At the end of the fourth day two stitches were
removed because of some wound irritation. Nutritive enemata and stimulants hypodermically
had been administered, but now some liquid nourishment was cautiously given
by mouth. Convalescence was believed to have begun. On Thursday, the sixth day,
a piece of toast, some weak coffee, beef juice and a cup of chicken broth were
given by mouth. The surgeons were confident that the gastric wounds had been
securely sutured. There was nothing to indicate food would not be assimilated;
indeed, food had been absorbed, and the patient’s condition demanded nourishment.

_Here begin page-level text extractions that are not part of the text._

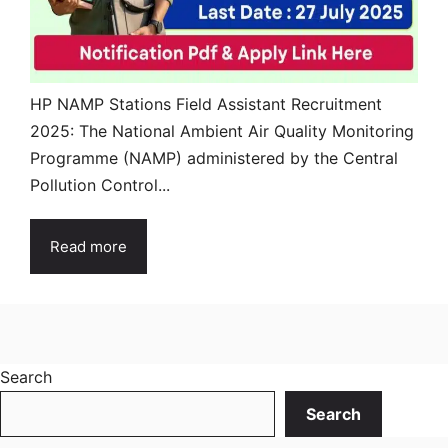
HP NAMP Stations Field Assistant Recruitment
2025: The National Ambient Air Quality Monitoring
Programme (NAMP) administered by the Central
Pollution Control...
Read more
Search
Search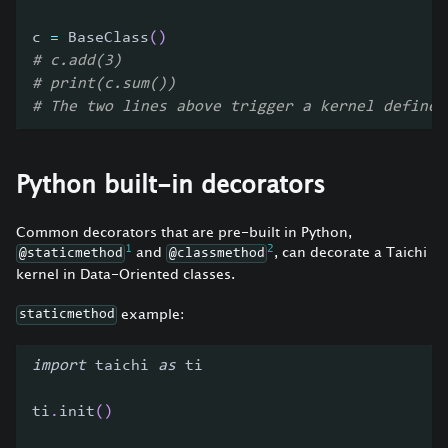
c 
=
 BaseClass
(
)
# c.add(3)
# print(c.sum())
# The two lines above trigger a kernel define 
Python built-in decorators
Common decorators that are pre-built in Python,
1
2
and
, can decorate a Taichi
@staticmethod
@classmethod
kernel in Data-Oriented classes.
example:
staticmethod
import
 taichi 
as
 ti
ti
.
init
(
)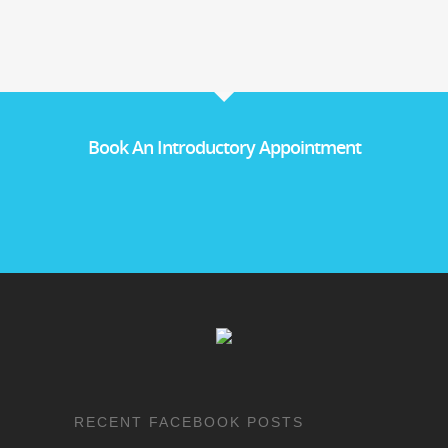
Book An Introductory Appointment
RECENT FACEBOOK POSTS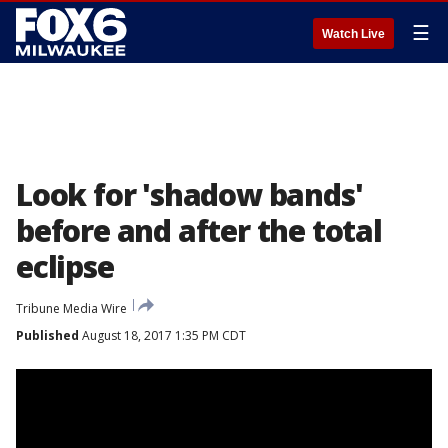
☰
Watch Live
Look for 'shadow bands'
before and after the total
eclipse
Tribune Media Wire
Published
August 18, 2017 1:35 PM CDT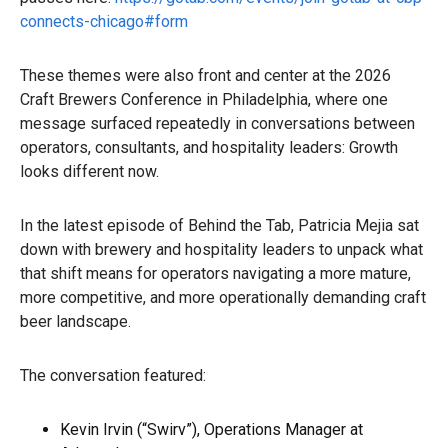
connects-chicago#form
These themes were also front and center at the 2026
Craft Brewers Conference in Philadelphia, where one
message surfaced repeatedly in conversations between
operators, consultants, and hospitality leaders: Growth
looks different now.
In the latest episode of Behind the Tab, Patricia Mejia sat
down with brewery and hospitality leaders to unpack what
that shift means for operators navigating a more mature,
more competitive, and more operationally demanding craft
beer landscape.
The conversation featured:
Kevin Irvin (“Swirv”), Operations Manager at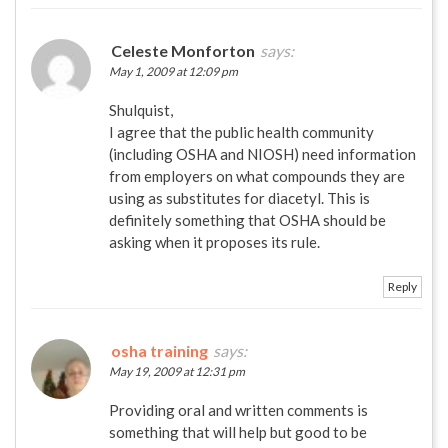
Celeste Monforton
says:
May 1, 2009 at 12:09 pm
Shulquist,
I agree that the public health community
(including OSHA and NIOSH) need information
from employers on what compounds they are
using as substitutes for diacetyl. This is
definitely something that OSHA should be
asking when it proposes its rule.
Reply
osha training
says:
May 19, 2009 at 12:31 pm
Providing oral and written comments is
something that will help but good to be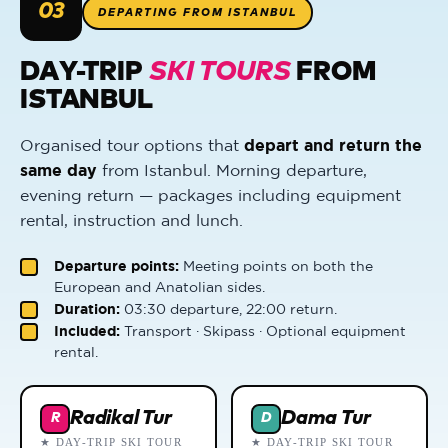
03
DEPARTING FROM ISTANBUL
DAY-TRIP
SKI TOURS
FROM
ISTANBUL
Organised tour options that
depart and return the
same day
from Istanbul. Morning departure,
evening return — packages including equipment
rental, instruction and lunch.
Departure points:
Meeting points on both the
European and Anatolian sides.
Duration:
03:30 departure, 22:00 return.
Included:
Transport · Skipass · Optional equipment
rental.
Radikal Tur
Dama Tur
R
D
★ DAY-TRIP SKI TOUR
★ DAY-TRIP SKI TOUR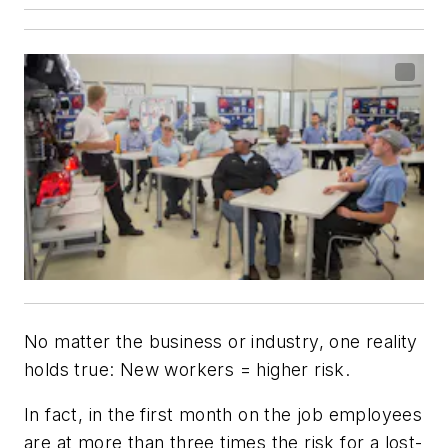
No matter the business or industry, one reality
holds true: New workers = higher risk.
In fact, in the first month on the job employees
are at more than three times the risk for a lost-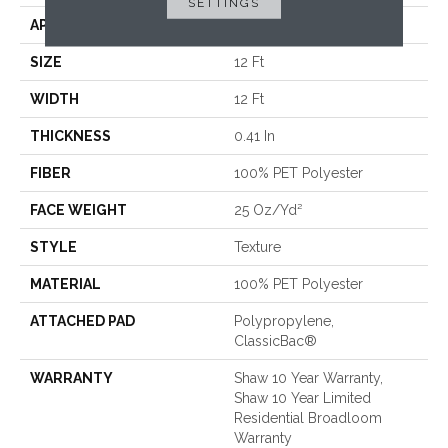
SETTINGS
APPLICATION
Residential
SIZE
12 Ft
WIDTH
12 Ft
THICKNESS
0.41 In
FIBER
100% PET Polyester
FACE WEIGHT
25 Oz/yd²
STYLE
Texture
MATERIAL
100% PET Polyester
ATTACHED PAD
Polypropylene,
ClassicBac®
WARRANTY
Shaw 10 Year Warranty,
Shaw 10 Year Limited
Residential Broadloom
Warranty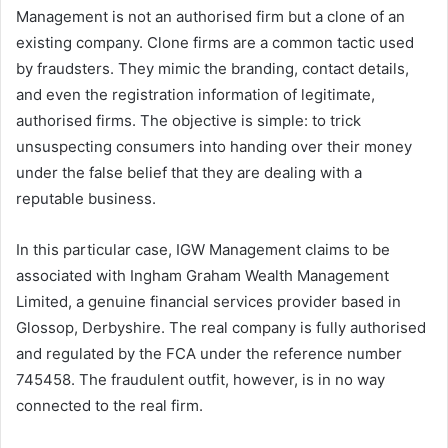
Management is not an authorised firm but a clone of an
existing company. Clone firms are a common tactic used
by fraudsters. They mimic the branding, contact details,
and even the registration information of legitimate,
authorised firms. The objective is simple: to trick
unsuspecting consumers into handing over their money
under the false belief that they are dealing with a
reputable business.
In this particular case, IGW Management claims to be
associated with Ingham Graham Wealth Management
Limited, a genuine financial services provider based in
Glossop, Derbyshire. The real company is fully authorised
and regulated by the FCA under the reference number
745458. The fraudulent outfit, however, is in no way
connected to the real firm.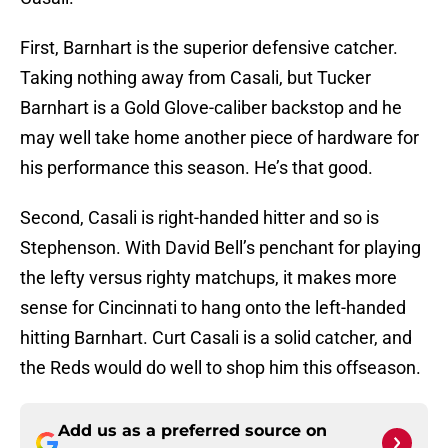
First, Barnhart is the superior defensive catcher.
Taking nothing away from Casali, but Tucker
Barnhart is a Gold Glove-caliber backstop and he
may well take home another piece of hardware for
his performance this season. He’s that good.
Second, Casali is right-handed hitter and so is
Stephenson. With David Bell’s penchant for playing
the lefty versus righty matchups, it makes more
sense for Cincinnati to hang onto the left-handed
hitting Barnhart. Curt Casali is a solid catcher, and
the Reds would do well to shop him this offseason.
Add us as a preferred source on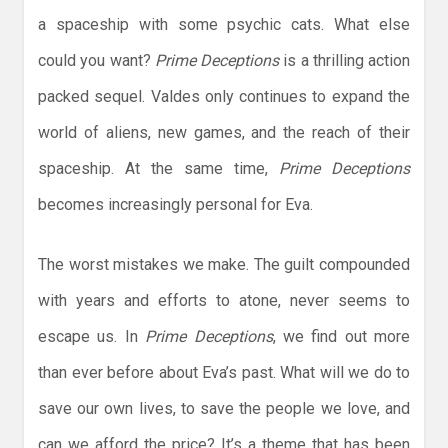
a spaceship with some psychic cats. What else
could you want?
Prime Deceptions
is a thrilling action
packed sequel. Valdes only continues to expand the
world of aliens, new games, and the reach of their
spaceship. At the same time,
Prime Deceptions
becomes increasingly personal for Eva.
The worst mistakes we make. The guilt compounded
with years and efforts to atone, never seems to
escape us. In
Prime Deceptions
, we find out more
than ever before about Eva’s past. What will we do to
save our own lives, to save the people we love, and
can we afford the price? It’s a theme that has been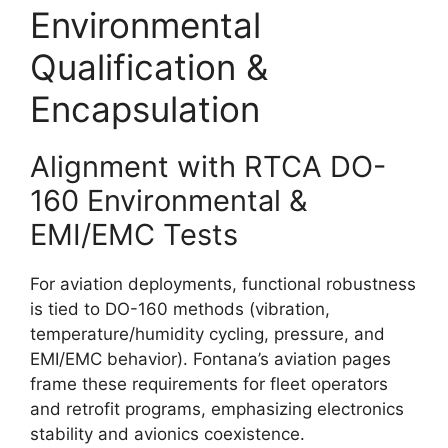
Environmental
Qualification &
Encapsulation
Alignment with RTCA DO-
160 Environmental &
EMI/EMC Tests
For aviation deployments, functional robustness
is tied to DO-160 methods (vibration,
temperature/humidity cycling, pressure, and
EMI/EMC behavior). Fontana’s aviation pages
frame these requirements for fleet operators
and retrofit programs, emphasizing electronics
stability and avionics coexistence.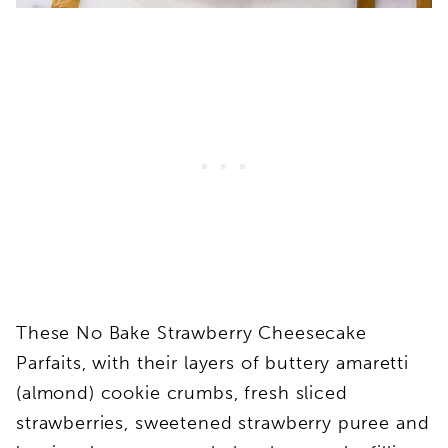
These No Bake Strawberry Cheesecake
Parfaits, with their layers of buttery amaretti
(almond) cookie crumbs, fresh sliced
strawberries, sweetened strawberry puree and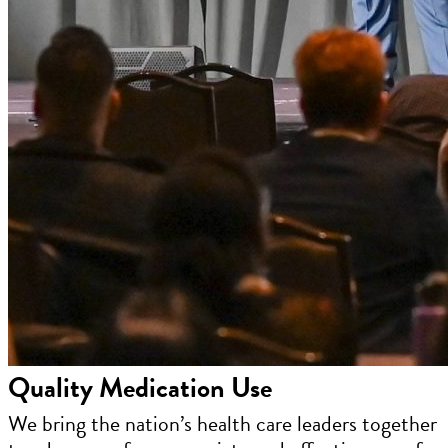
Quality Medication Use
We bring the nation’s health care leaders together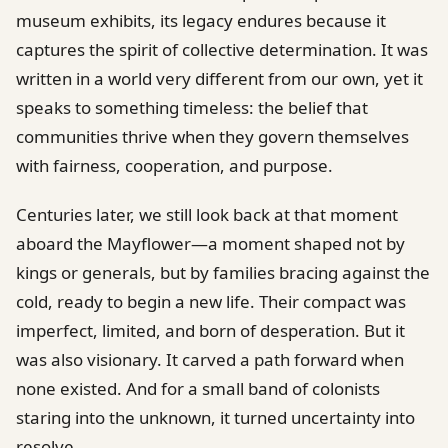
museum exhibits, its legacy endures because it
captures the spirit of collective determination. It was
written in a world very different from our own, yet it
speaks to something timeless: the belief that
communities thrive when they govern themselves
with fairness, cooperation, and purpose.
Centuries later, we still look back at that moment
aboard the Mayflower—a moment shaped not by
kings or generals, but by families bracing against the
cold, ready to begin a new life. Their compact was
imperfect, limited, and born of desperation. But it
was also visionary. It carved a path forward when
none existed. And for a small band of colonists
staring into the unknown, it turned uncertainty into
resolve.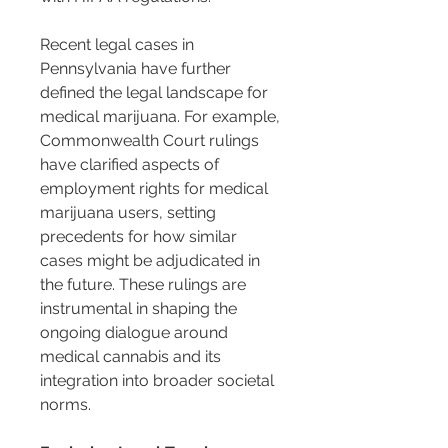
Recent legal cases in 
Pennsylvania have further 
defined the legal landscape for 
medical marijuana. For example, 
Commonwealth Court rulings 
have clarified aspects of 
employment rights for medical 
marijuana users, setting 
precedents for how similar 
cases might be adjudicated in 
the future. These rulings are 
instrumental in shaping the 
ongoing dialogue around 
medical cannabis and its 
integration into broader societal 
norms.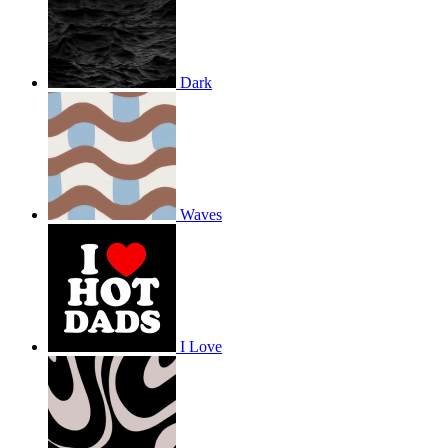
Dark
Waves
I Love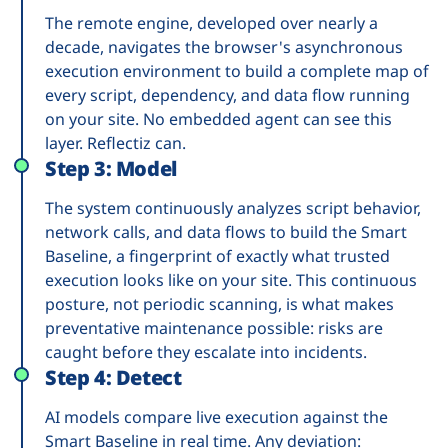
The remote engine, developed over nearly a
decade, navigates the browser's asynchronous
execution environment to build a complete map of
every script, dependency, and data flow running
on your site. No embedded agent can see this
layer. Reflectiz can.
Step 3: Model
The system continuously analyzes script behavior,
network calls, and data flows to build the Smart
Baseline, a fingerprint of exactly what trusted
execution looks like on your site. This continuous
posture, not periodic scanning, is what makes
preventative maintenance possible: risks are
caught before they escalate into incidents.
Step 4: Detect
AI models compare live execution against the
Smart Baseline in real time. Any deviation: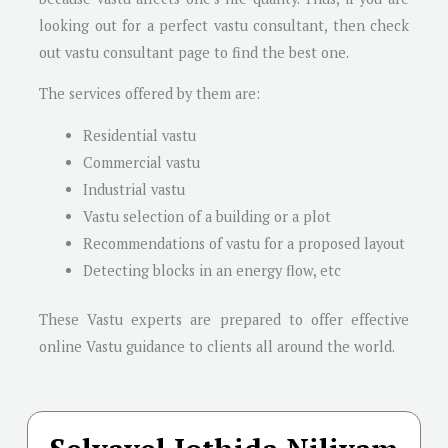
looking out for a perfect vastu consultant, then check
out vastu consultant page to find the best one.
The services offered by them are:
Residential vastu
Commercial vastu
Industrial vastu
Vastu selection of a building or a plot
Recommendations of vastu for a proposed layout
Detecting blocks in an energy flow, etc
These Vastu experts are prepared to offer effective
online Vastu guidance to clients all around the world.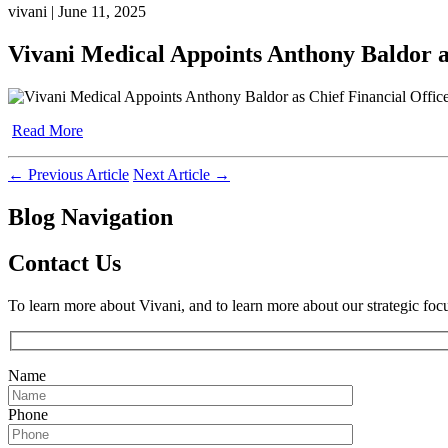
vivani | June 11, 2025
Vivani Medical Appoints Anthony Baldor as
Read More
←
Previous Article
Next Article
→
Blog Navigation
Contact Us
To learn more about Vivani, and to learn more about our strategic foc
Name
Phone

Then, like a bolt from the blue sky, came the tiding that the patient was fatigued,
that there were evidences of toxemia. Many thought of perforation. Questions
as to the propriety of allowing food by mouth were raised by some, as if small
fragments of broth-soaked toast could tear asunder the careful stitching that
had been done.
Dr. Charles D. Stockton was asked as a medical
expert to see the weakening patient. The morning of the next, the seventh day,
hope grew stronger, but towards evening fear assumed supremacy, and when night
fell hope was abandoned, and the situation resolved itself into a watching and
waiting for the inevitable. Early in the morning Dr. Edward Janeway, of New
York, and Dr. W. W. Johnston, of Washington, were summoned, but nothing mortal
brain could evolve, nor mortal hand do, was sufficient to stay the ebbing vital
tide. As the last words of the dying President expressed it, “God’s will, not
ours, be done.”
Few adverse criticisms concerning the treatment
have been made. The country is convinced that nothing was left undone, and everything
was done to save its leader, and that the accursed bullet, together with the
weakened resistance of its victim, engendered by long and onerous public service,
was the direct cause of death, and that this was destined to be so from the
first. All the surgical skill and good judgment of the world’s surgeons could
have done no more than was done.
The following report of the autopsy silences all
critcism [sic]. It was made on the day of death and signed by representatives
of the government, the faimly [sic] and the profession.
REPORT OF AUTOPSY.
The bullet which struck over the breastbone did not pass through the skin, and did little harm. The other bullet passed through both walls of the stomach near its lower border. Both holes were found to be perfectly closed by the stitches, but the tissues around each hole had become gangrenous. After passing through the stomach, the bullet passed into the back walls of the abdomen, hitting and tearing the upper end of the kidney. This portion of the bullet track was also gangrenous, the gangrene involving the pancreas. The bullet has not yet been found. There was no sign of peritonitis or disease of other organs. The heart walls were very thin. There was no evidence of any attempt at repair on the part of nature, and death resulted from the gangrene which affected the stomach around the bullet wounds, as well as the tissues around the further course of the bullet. Death was unavoidable by any surgical or medical treament [sic], and was the direct result of the bullet wound.
HARVEY D. GAYLORD, M. D. |
In the certificate issued by the coroner the cause of death is given as gangrene of both walls of the stomach and pancreas following gunshot wound. It is signed by H. R. Gaylord, H. Z. Matzinger and James F. Wilson, coroner.